Kamil Loud

No. 89, 80, 81
- Position: Wide receiver

Personal information
- Born: June 25, 1976 (age 49) Richmond, California, U.S.
- Listed height: 6 ft 0 in (1.83 m)
- Listed weight: 190 lb (86 kg)

Career information
- High school: Salesian Prep (Richmond)
- College: Cal Poly
- NFL draft: 1998: 7th round, 238th overall pick

Career history
- Buffalo Bills (1998–1999); Atlanta Falcons (2000)*; Pittsburgh Steelers (2000); Calgary Stampeders (2001–2002);
- * Offseason and/or practice squad member only

Awards and highlights
- Grey Cup champion (2001);

Career NFL statistics
- Receptions: 6
- Receiving yards: 66
- Return yards: 26
- Stats at Pro Football Reference

= Kamil Loud =

American football player (born 1976)

Kamil Kassam Loud (born June 25, 1976) is an American former professional football player who was a wide receiver for the Buffalo Bills of the National Football League (NFL). He played college football for the Cal Poly Mustangs. He also played in the Canadian Football League (CFL) for the Calgary Stampeders.

== Early life ==
Loud played quarterback and running back for three years at Salesian High, before ultimately graduating from El Cerrito High following his senior year, when he was recruited to Cal Poly San Luis Obispo by coach Andre Patterson.

== College career ==
Loud was selected as the Cal Poly Men's Athlete of the Year in May 1998 after setting school receiving records for career catches (170), yards (3,144) and touchdowns (26). He was a charter member of the university's first four seasons (1994-97) as an NCAA Division I-AA program, and as a senior helped lead the team to a 10-1 record and top-20 national ranking.

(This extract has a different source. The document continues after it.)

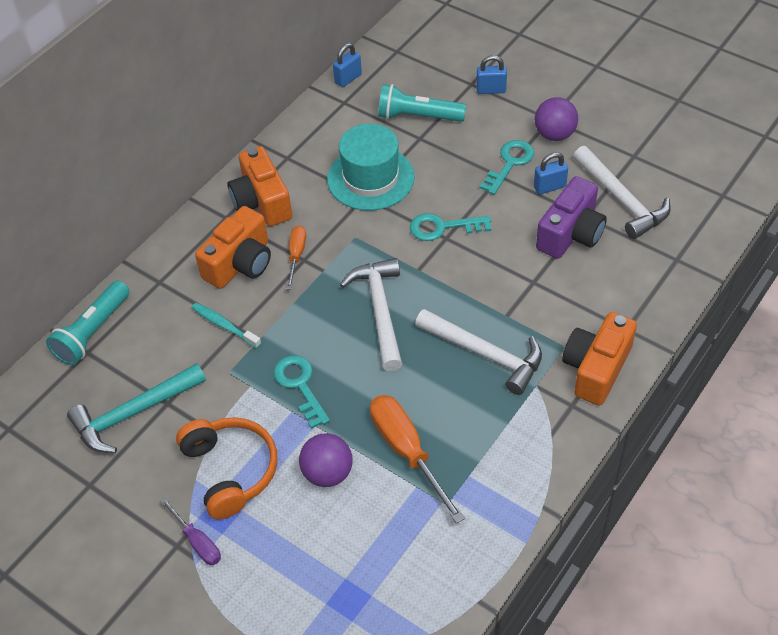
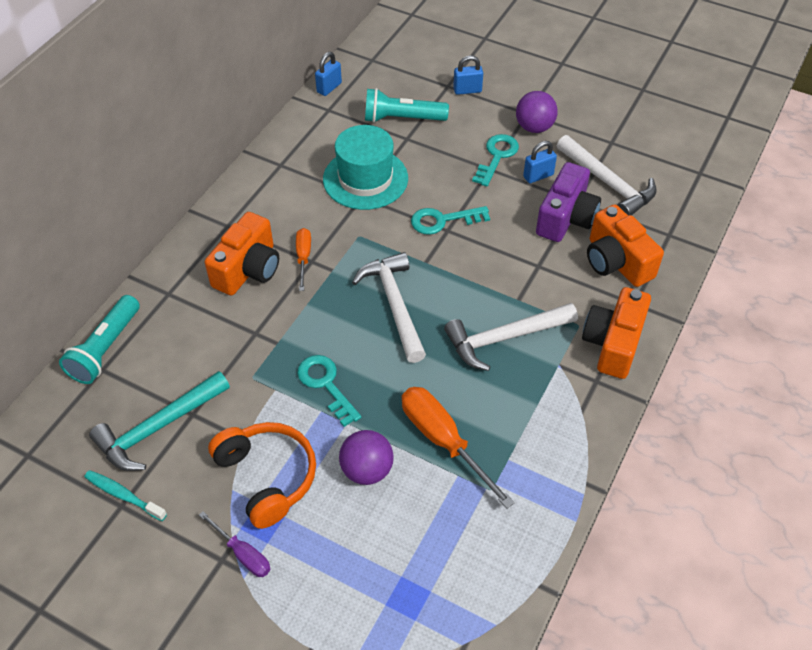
camera: 10 degrees left, 0 degrees up
(224, 325) = (240, 331): turquoise toothbrush -> turquoise toothbrush (123, 495)
(261, 202) = (261, 208): orange camera -> orange camera (616, 262)
(485, 354) = (504, 338): white hammer -> white hammer turned 135 degrees clockwise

Loud, who also added 178 rushing yards and three rushing touchdowns on his 11 collegiate carries, was invited to the Hula Bowl all-star game in January 1998.

== Professional career ==
The Buffalo Bills selected Loud in the seventh round of the 1998 NFL draft.

As a rookie, Loud caught a 12-yard pass from Doug Flutie in Buffalo's 24-17 loss at Miami in the wild card round of the AFC playoffs.

Loud later signed with the Atlanta Falcons, but was waived in August 2000. He went on to play for the Calgary Stampeders in the CFL from 2001 to 2002.